Ebenso wie mich die Rezepte unterschiedlich stark ansprechen, erging es mir auch mit den Kurzkrimis. Während ich bei einigen auch gerne mehr als die üblichen fünf Sterne geben würde, gab es auch diejenigen, die nur mit Mühe und Not auch nur einen Stern bekommen würden. Zudem gab es zwei oder drei Geschichten, die zwar spannend waren, die ich aber niemals unter Krimi einordnen würde. Zum Glück überwogen für mich jedoch die guten und sehr guten Geschichten und dass einem bei einer Anthologie nicht alles gleich gut gefällt, ist wohl normal.

Es würde wohl den Rahmen sprengen, auf jeden Kurzkrimi im Einzelnen einzugehen, daher beschränke ich mich auf ein paar, die mir aus den ein oder anderen Gründen besonders aufgefallen sind. Dazu gehört auch der erste Krimi dieser Anthologie: „Dim und Nik waren hier“ (Raoul Biltgen). Die Idee, das Verbrechen nach und nach in einem inneren Monolog zu schildern ist nicht nur ungewöhnlich, sie ist auch sehr gut umgesetzt.

Das Ende von Jens Luckwaldts „Schierlingsbecher“ ist ebenso überraschend wie genial und sein Krimi ist eines meiner absoluten Highlights.

Auch Isabella Archans „Wiedersehen auf Kos“, in dem eine Frau die Gunst der Stunde nutzt, um Rache zu üben oder „Die Wespen“ von Jutta Motz, die einem Familienvater helfen, haben mich begeistert.

Neben diesen ganz persönlichen Favoriten, führen uns die anderen Geschichten vor Augen, dass Sprachkenntnisse Leben retten können, es sich nicht empfiehlt dem Gatten im Urlaub untreu zu werden und oder politisches Engagement gefährlich werden kann – ebenso wie das Abkommen vom rechten Weg.

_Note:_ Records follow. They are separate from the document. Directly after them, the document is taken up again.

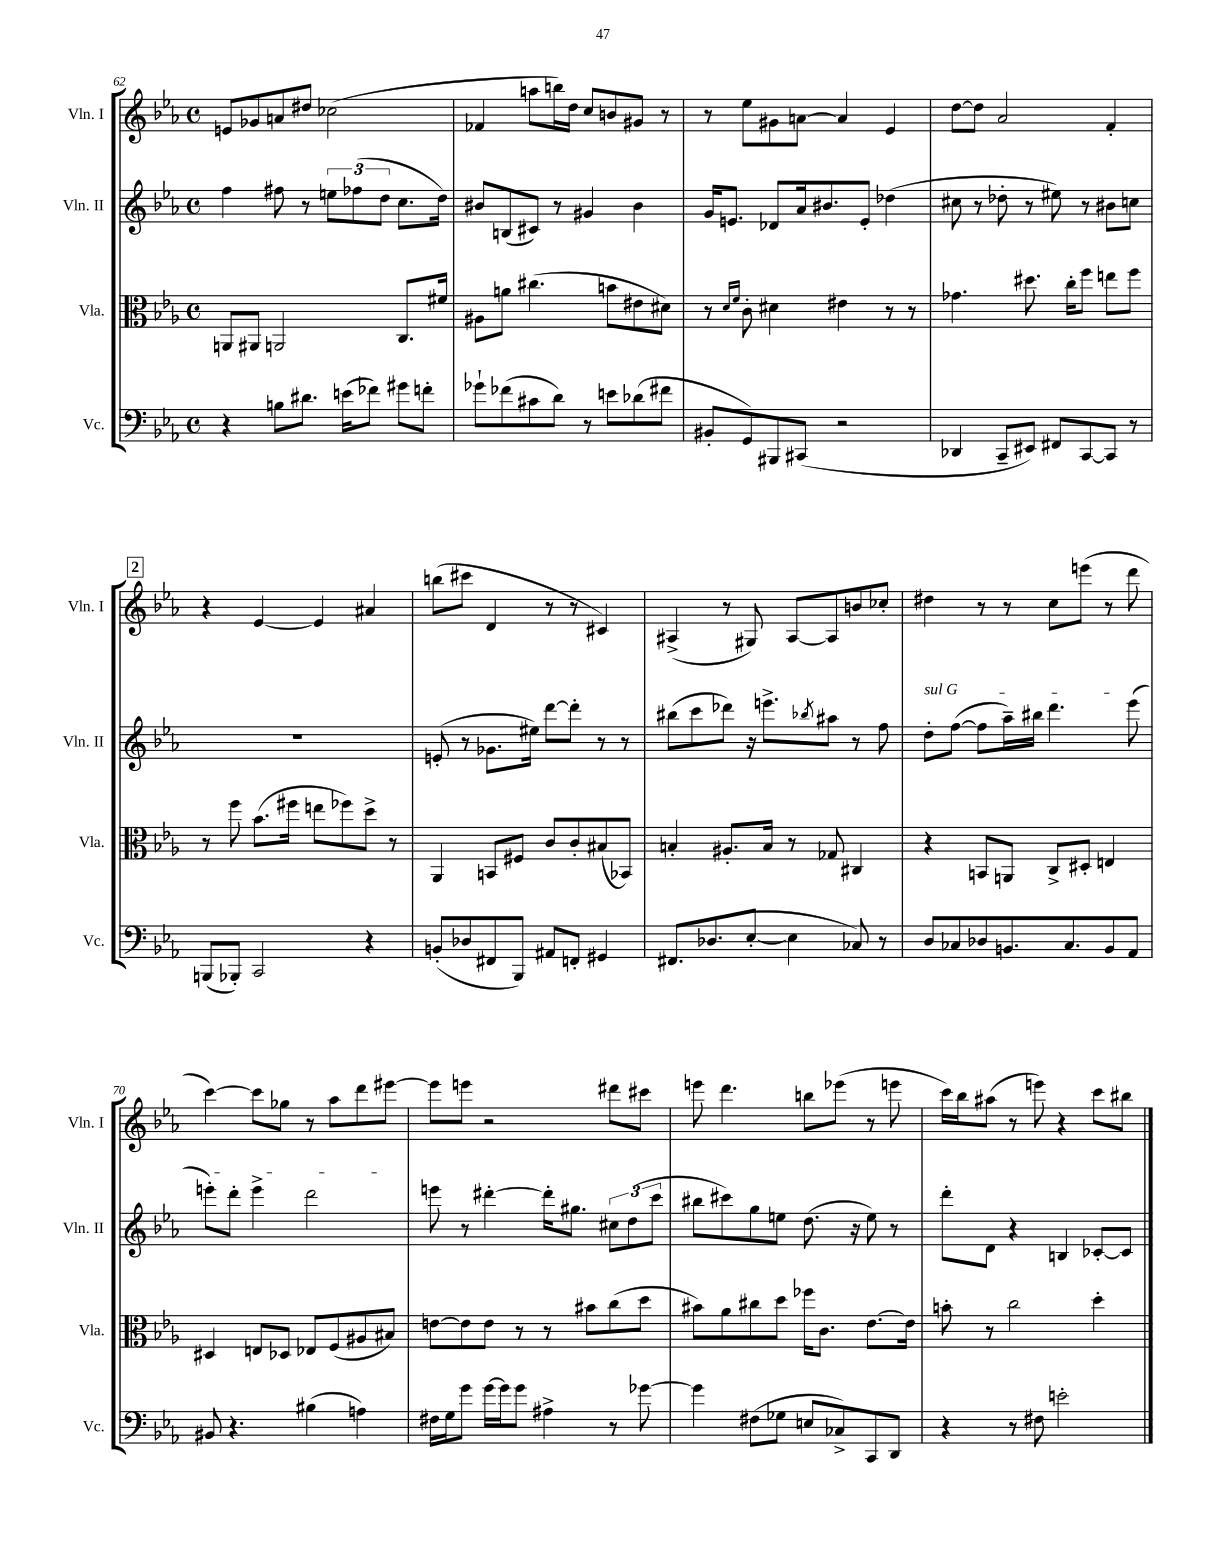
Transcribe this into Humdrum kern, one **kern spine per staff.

**kern	**kern	**kern	**kern
*part4	*part3	*part2	*part1
*staff4	*staff3	*staff2	*staff1
*I"Vc.	*I"Vla.	*I"Vln. II	*I"Vln. I
*I'Vc.	*I'Vla.	*I'Vln. II	*I'Vln. I
*clefF4	*clefC3	*clefG2	*clefG2
*k[b-e-a-]	*k[b-e-a-]	*k[b-e-a-]	*k[b-e-a-]
*M4/4	*M4/4	*M4/4	*M4/4
*met(c)	*met(c)	*met(c)	*met(c)
=62	=62	=62	=62
4r	8AAn/L	4ff\	8en/L
.	8AA#X/J	.	8g-X/
8Bn\L	2AAn/	8ff#X\	8an/
8.d#X\J	.	8r	8dd#X/J
.	.	12een\L	(2cc-X\
(16en\KL	.	.	.
.	.	(12ff-X\	.
8f-X\J)	.	.	.
.	.	12dd\J	.
8g#X\L	8.C/L	8.cc\L	.
8fn'\J	.	.	.
.	16f#X/Jk	16dd\Jk)	.
=63	=63	=63	=63
8g-X`\L	8A#X\L	8b#X/L	4f-X/
(8f-X\	8an\J	(8Bn/	.
8c#X\	(4.cc#X\	8c#X/J)	8aan\L
8d\J)	.	8r	16bbn\L)
.	.	.	16dd\JJ
8r	.	4g#X/	8cc/L
8en\L	8bn\L	.	8bn/
(8d-X\	8e#X\	4b#\	8g#X/J
8f#X\J	8d#X\J)	.	8r
=64	=64	=64	=64
8BB#X'/L	8r	16g/KL	8r
.	.	8.en/J	.
.	16qqd/LL	.	.
.	16qqf/JJ	.	.
8GG/)	8c'\	.	8ee-\L
8BBB#X/	4d#X\	8d-X/L	8g#X\
(8CC#X/J	.	16a-/k	[8an\J
.	.	8.b#X/	.
2r	4e#X\	.	4a/]
.	.	8e'/J	.
.	8r	(4dd-X\	4e-/
.	8r	.	.
=65	=65	=65	=65
4DD-X/	4.g-X\	8cc#X\	[8dd\L
.	.	8r	8dd\J]
8CC~/L	.	8dd-X'\	2a-/
8EE#X/J)	8.dd#X\	8r	.
8FF#X/L	.	8ee#X\)	.
.	16cc'\KL	.	.
[8CC/	8ff\J	8r	.
8CC/J]	8een\L	8b#X\L	4f'/
8r	8ff\J	8ccn\J	.
!!LO:LB:g=z
!!LO:REH:place=s1:t=2
=66	=66	=66	=66
(8BBBn/L	8r	1r	4r
8BBB-X'/J)	8ff\	.	.
2CC/	(8.b-\L	.	[4e-/
.	16ff#X\Jk	.	.
.	8een\L	.	4e-/]
.	8ff-X\)	.	.
4r	8dd^\J	.	4a#X/
.	8r	.	.
=67	=67	=67	=67
(8BBn'/L	4AA-/	(8en'/	(8bbn\L
8D-X/	.	8r	8ccc#X\J
8FF#X/	8BBn/L	8.g-X\L	4d/
8BBB-/J)	8F#X/J	.	.
.	.	16ee#X\Jk)	.
8AA#X/L	8c/L	[8ddd\L	8r
8FFn'/J	8c'/	8ddd'\J]	8r
4GG#X/	(8B#X/	8r	4c#X/)
.	8BB-X/J)	8r	.
=68	=68	=68	=68
8.FF#X/L	4Bn'/	(8bb#X\L	(4A#X^/
.	.	8ccc\	.
(8.D-X/	.	.	.
.	8.A#X'/L	8ddd-X\J)	8r
[8E-'/J	.	16r	8G#X/)
.	16B/Jk	8.eeen^\L	.
4E-\]	8r	.	[8A#/L
.	.	8qbb-X/	.
.	8G-X/	8aa#X\J	8A#/]
8C-X/)	4C#X/	8r	8bn/
8r	.	8ff\	8cc-X'/J
=69	=69	=69	=69
!	!	!LO:TX:a:i:t=sul G	!
8D/L	4r	8dd'\L	4dd#X\
8C-X/	.	([8ff\J	.
8D-X/	8BBn/L	8ff\L]	8r
8.BBn/	8AAn/J	16aa-~\L)	8r
.	.	16bb#X\JJ	.
.	8C^/L	4.ddd\	8cc\L
8.C-/	.	.	.
.	8D#X'/J	.	(8eeen\J
8BB/	4En/	.	8r
8AA-/J	.	(8eee-\	8ddd\
!!LO:LB:g=z
=70	=70	=70	=70
8BB#X/	4D#X/	8eeen'\L)	[4ccc\)
4.r	.	8ddd'\J	.
.	8En/L	4eee^\	8ccc\L]
.	8D-X/J	.	8gg-X\J
(4B#X\	8E-X/L	2ddd\	8r
.	(8F/	.	8aa-\L
4An\)	8A#X/	.	8ddd\
.	8B#X/J)	.	[8eee#X\J
=71	=71	=71	=71
16F#X\LL	[8en\L	8eeen\	8eee#\L]
16G\J	.	.	.
8g\J	8e\]	8r	8eeen\J
[16g\LL	8e\J	[4ddd#X'\	2r
16g\J]	.	.	.
8g\J	8r	.	.
4A#X^\	8r	16ddd#'\KL]	.
.	.	8.gg#X\J	.
.	8b#X\L	.	.
8r	(8cc\	12cc#X\L	8ddd#X\L
.	.	(12dd\	.
[8g-X\	8dd\J	.	8ccc#X\J
.	.	12ccc\J	.
=72	=72	=72	=72
4g-\]	8b#X\L)	8bb#X\L	8eeen\
.	8a-\	8ccc#X\)	4.ddd\
(8F#X\L	8cc#X\	8gg\	.
8G-X\J	8dd\J	8een\J	.
8En/L	16ff-X\KL	(8.dd\	8bbn\L
.	8.c\J	.	.
8C-X^/)	.	.	(8eee-X\J
.	.	16r	.
8CC/	[8.e-\L	8ee\)	8r
8DD/J	.	8r	8eeen\
.	16e-\Jk]	.	.
=73	=73	=73	=73
4r	8bn'\	8ddd'\L	16ccc\LL)
.	.	.	16bb-\J
.	8r	8d\J	(8aa#X\J
8r	2cc\	4r	8r
8F#X\	.	.	8eeen\)
2en'\	.	4Bn/	4r
.	4dd'\	[8c-X'/L	8ccc\L
.	.	8c-/J]	8bb#X\J
==	==	==	==
*-	*-	*-	*-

Mein Fazit: Auch wenn mich nicht alle Kurzkrimis überzeugen konnten, findet sich in dieser bunt gemischten Anthologie sicher für jeden Geschmack etwas. Es geht um Liebe und Verrat, um Intrigen, Politik und Rache. Manche Verbrechen sind von langer Hand geplant, andere geschehen schon beinahe zufällig oder sind womöglich einfach nur ein tragischer Unfall. Vor allem Krimi- und/ oder Griechenlandfans dürften bei dieser Anthologie auf ihre Kosten kommen.